● **Stated problem 1**
Name every step the sermon on Saul describes him taking against David.
● **Stated problem 2**
In the sermon on Saul, what was David doing while Saul raved within his house?
● **Stated problem 3**
Write the next passage of the sermon on Saul, starting after its final sentence.

● **Document**
A third characteristic is obsessive anger. Notice it says in verse 10, “The next day a harmful spirit from God rushed upon Saul, and the lyre, and he raved within his house while David was playing the lyre, as he did day by day. Saul had his spear in his hand. And Saul hurled the spear, for he thought, ‘I will pin David to the wall.’ But David evaded him twice. Saul was afraid of David because the Lord was with him but had departed from Saul.” And Saul absolutely cannot handle it. He is the one who is now going to take the spear and try to kill David. He is obsessed.

You say, “Well, why did the evil spirit come from the Lord?” Where else do evil spirits come from? That might be a surprise for you to hear from me, but God is the controller of the demons of this world. They cannot so much as wiggle unless God allows them to, and what God was doing was judging Saul and saying, “Saul, in light of the fact that you don’t believe that the kingdom is Mine, I’m going to drive you to this insane schizophrenia.” Not all schizophrenia may be demonic but Saul’s was.

“And there are going to be moments now when you are going be in these moods where nothing is going to be able to calm you except the playing of David’s harp, and there are going to be times when you are going to be in distress and you are going to be in convulsion of spirit because of the judgment of God. You do not admit that the kingdom is mine and you’re hanging on to something that isn’t yours.” And God is going to drive him to despair.

You say, “Well, how can Saul kill a boy like David?” which obviously he was trying to do. What you have to understand is that when people give themselves to evil they no longer have feelings. People say about a father who abuses his child, “Well, doesn’t he love his little kid? Here’s this kid crying for mercy. Can’t he hear the plaintive cries of this little boy?” and the answer is, “No, he cannot, for he has zoned out. His emotions have shut down.”

One of the things I wanted to do in this series but I don’t have time this time, but eventually I will, is to speak about the conscience and how people deaden their consciences until they can no longer feel the pain of others. They are incapable of entering into other people’s worlds. They are so filled with a narcissistic view of life, a self-willed view of life, that what happens in somebody else’s life simply does not matter. That’s the nature of evil. So you have obsessive anger.

Number four, you have cunning manipulation! Oh, we don’t have time to tell the story but the rest of the chapter shows us that Saul misses David. The spear comes toward him and he ducks, and what happens is Saul thinks of another way to kill David. He says, “David, take my daughter here and I want you to marry her,” and he believed that therefore there would be a war with the Philistines. In fact, he sent David out to kill Philistines with the hope that the Philistines would do what he was unable to do.

● **Supplied entries**

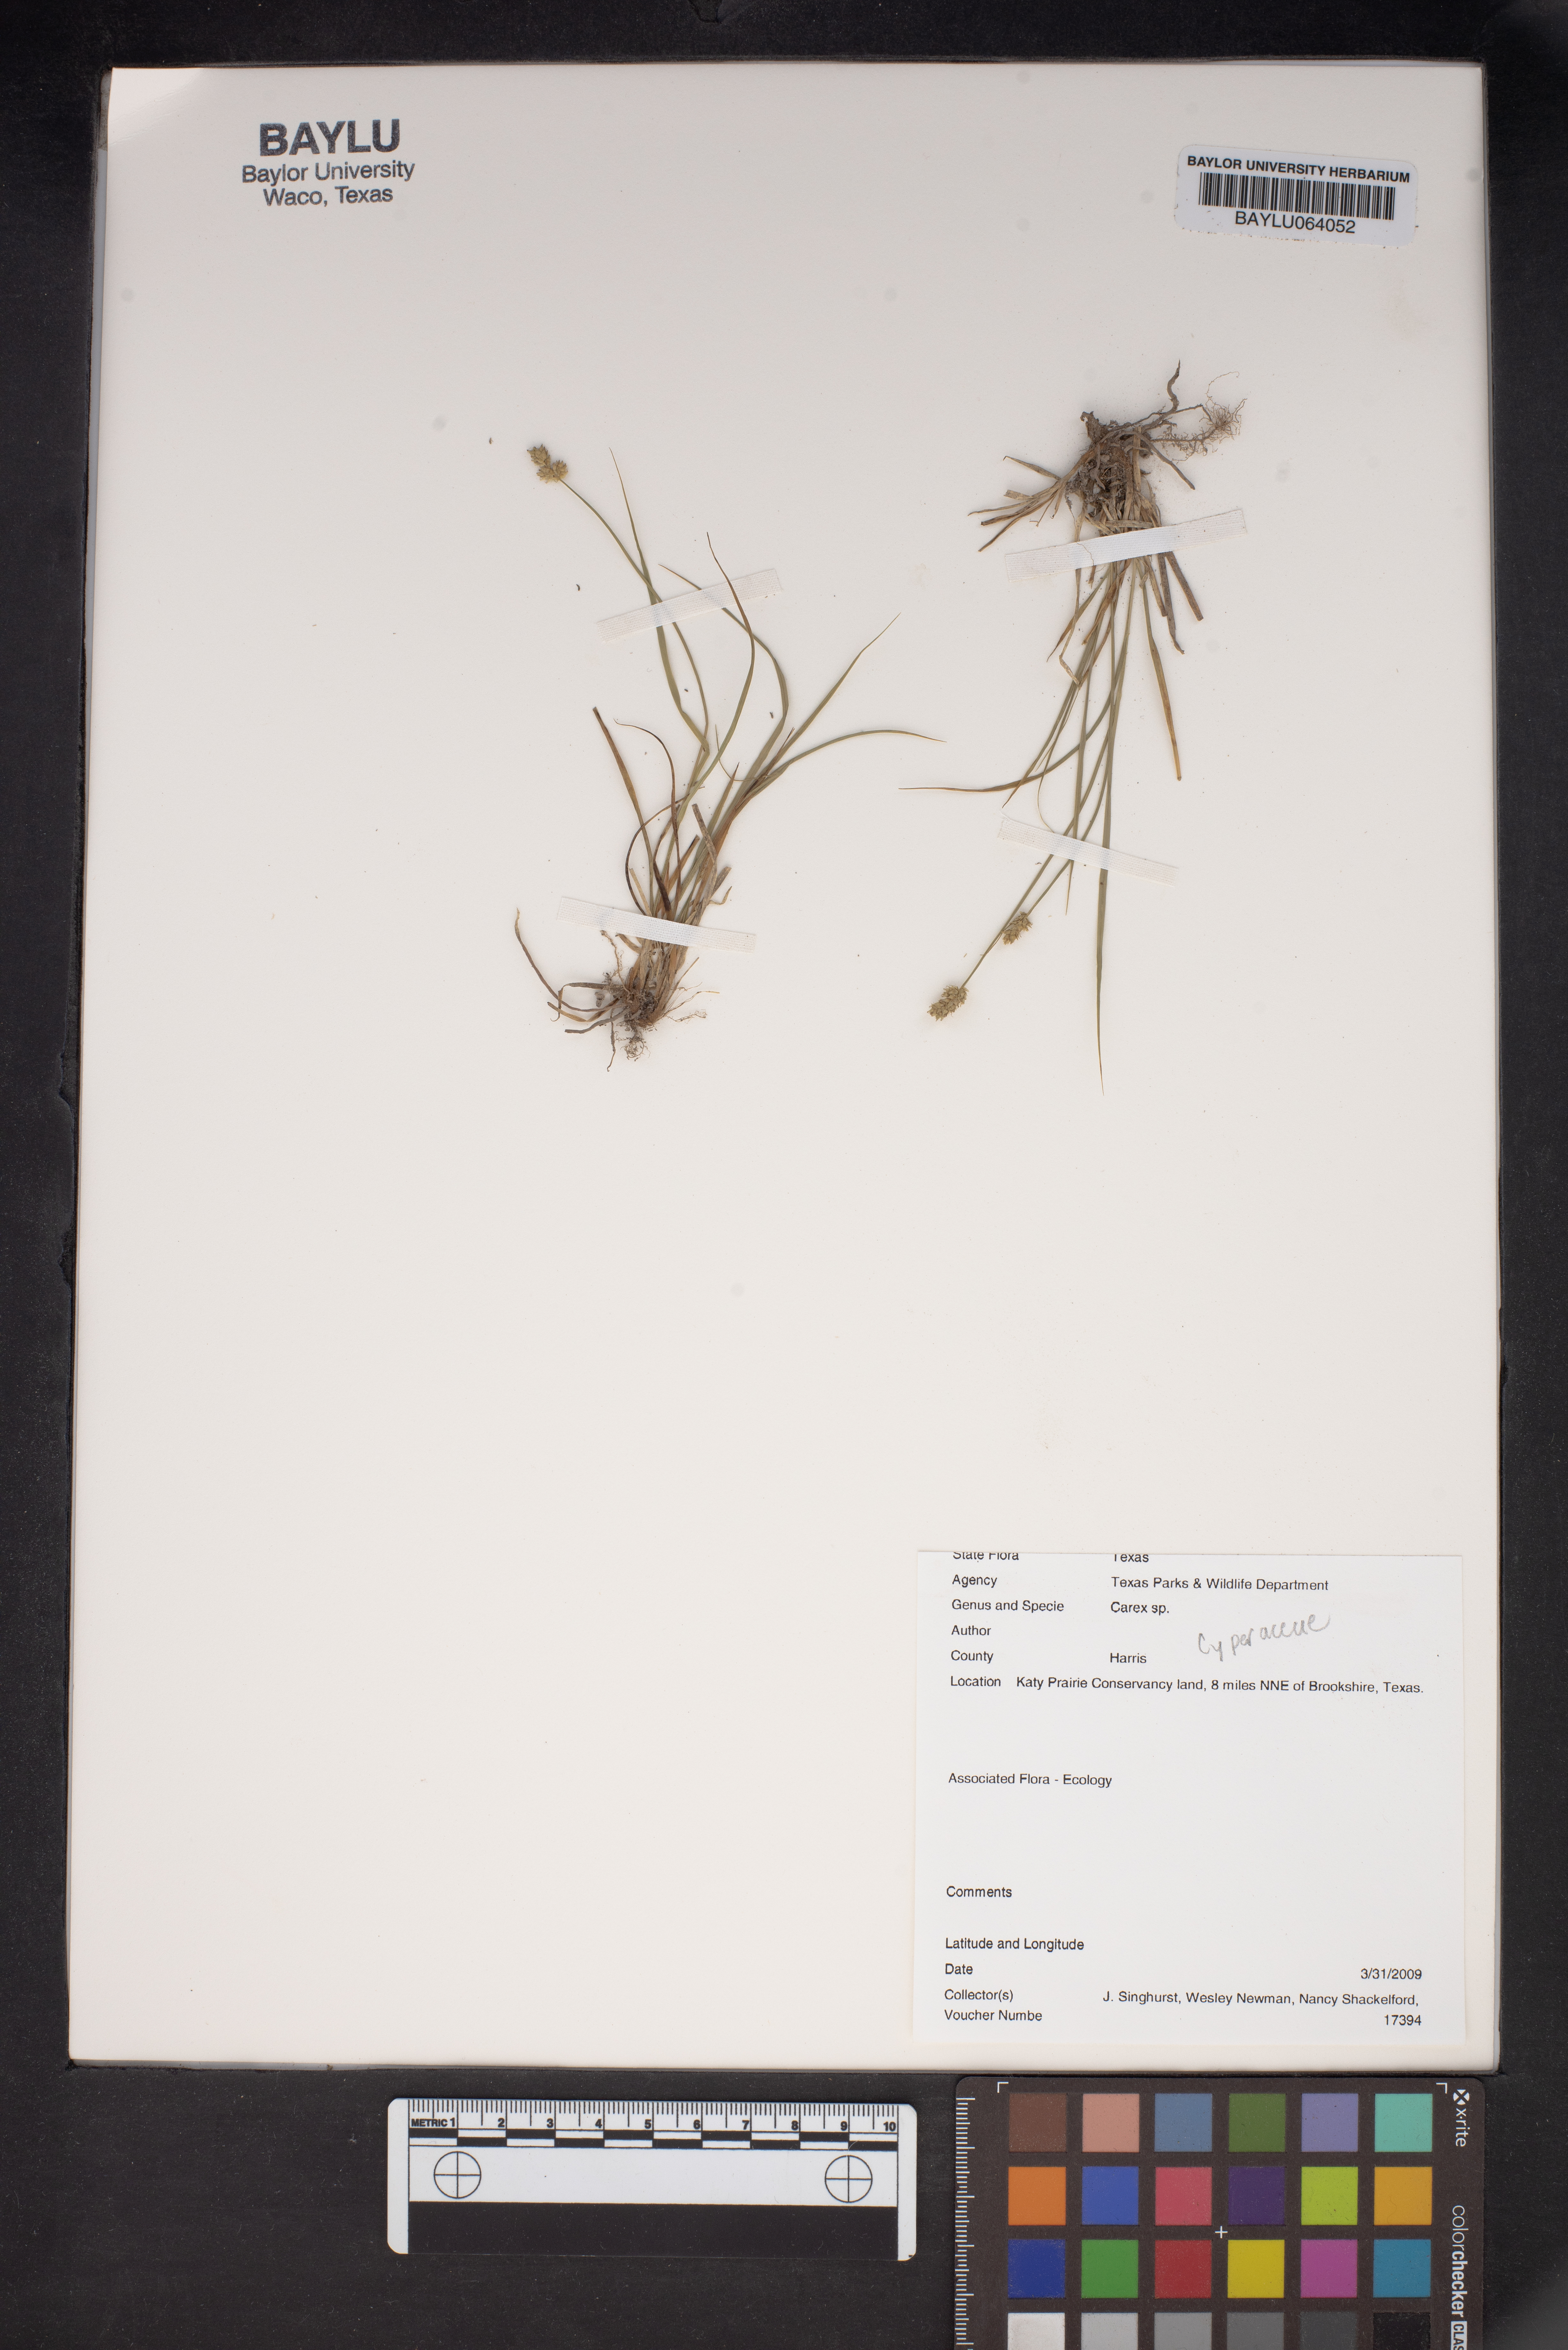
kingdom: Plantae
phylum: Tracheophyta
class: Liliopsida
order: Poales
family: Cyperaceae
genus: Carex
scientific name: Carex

==

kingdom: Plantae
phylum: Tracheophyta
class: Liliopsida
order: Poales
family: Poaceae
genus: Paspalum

---

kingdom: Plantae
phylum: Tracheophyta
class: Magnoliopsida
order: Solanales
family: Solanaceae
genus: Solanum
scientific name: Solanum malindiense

● **Output 1**
- He hurls his spear at David, intending to pin him to the wall.
- He offers David his daughter in marriage.
- He sends David out to kill Philistines, hoping they will do what he could not.

● **Output 2**
He was playing the lyre.

● **Output 3**
My dear friend, the more evil a person becomes, the more manipulative he becomes, the more distressing this all becomes because he tries then to set traps for people.

We have to hurry because I want to get to the good part as to how God works all this for His glory.

Number five now is beguiling religiosity! Do you know what the shock is? Saul is evil. In fact the Bible calls him that, but it says in 1 Samuel 19:23 that Saul proceeded to Naioth in Ramah and the Spirit of God came upon him also so that he went along prophesying continually. You say, “The Spirit of God did that?” Yeah, that’s the enigma of it all.

Can’t you just see Saul justifying what he’s doing because he’s saying, “I’m still being used of God?” You say, “Well, why would God use somebody like this?” You are ahead of the game. I hope to answer that in a moment, but here’s a person who teaches a Sunday school class, a person who is involved in religious work, and yet if you really knew what he was doing, he may be doing very, very evil things.

Let’s hurry on to number six - false humility! Five times Saul says, “I have sinned. I am guilty.” For example in chapter 24 David has an opportunity to cut off his coat, proving that he could have killed Saul very, very easily. He’s right there in the cave with him and he doesn’t. Saul spills out his heart and says, “You know, you are much better than I am. May God be with you because you didn’t kill me.” And what he’s basically saying is, “No more fighting. I’m finished. Let’s lay down our weapons.” A couple of chapters later what’s he doing? He’s gathering more men together to find David to kill him. 

What you find in the evil personality is this. You have these moments of goodness. Even this is true of those borderline people that I talked about just a moment ago. There are moments when they have such charming personalities and you can connect with them, and you think to yourself, “You know, I think they really are changing. I see some hope here.” But the simple fact is they will respond like Dr. Jekyll and Mr. Hyde. There will be a part of them that will seem on days to be very, very nice, and you think, “You know, I really think that it helped.” And then they blow it all because the very next day they are back to square one.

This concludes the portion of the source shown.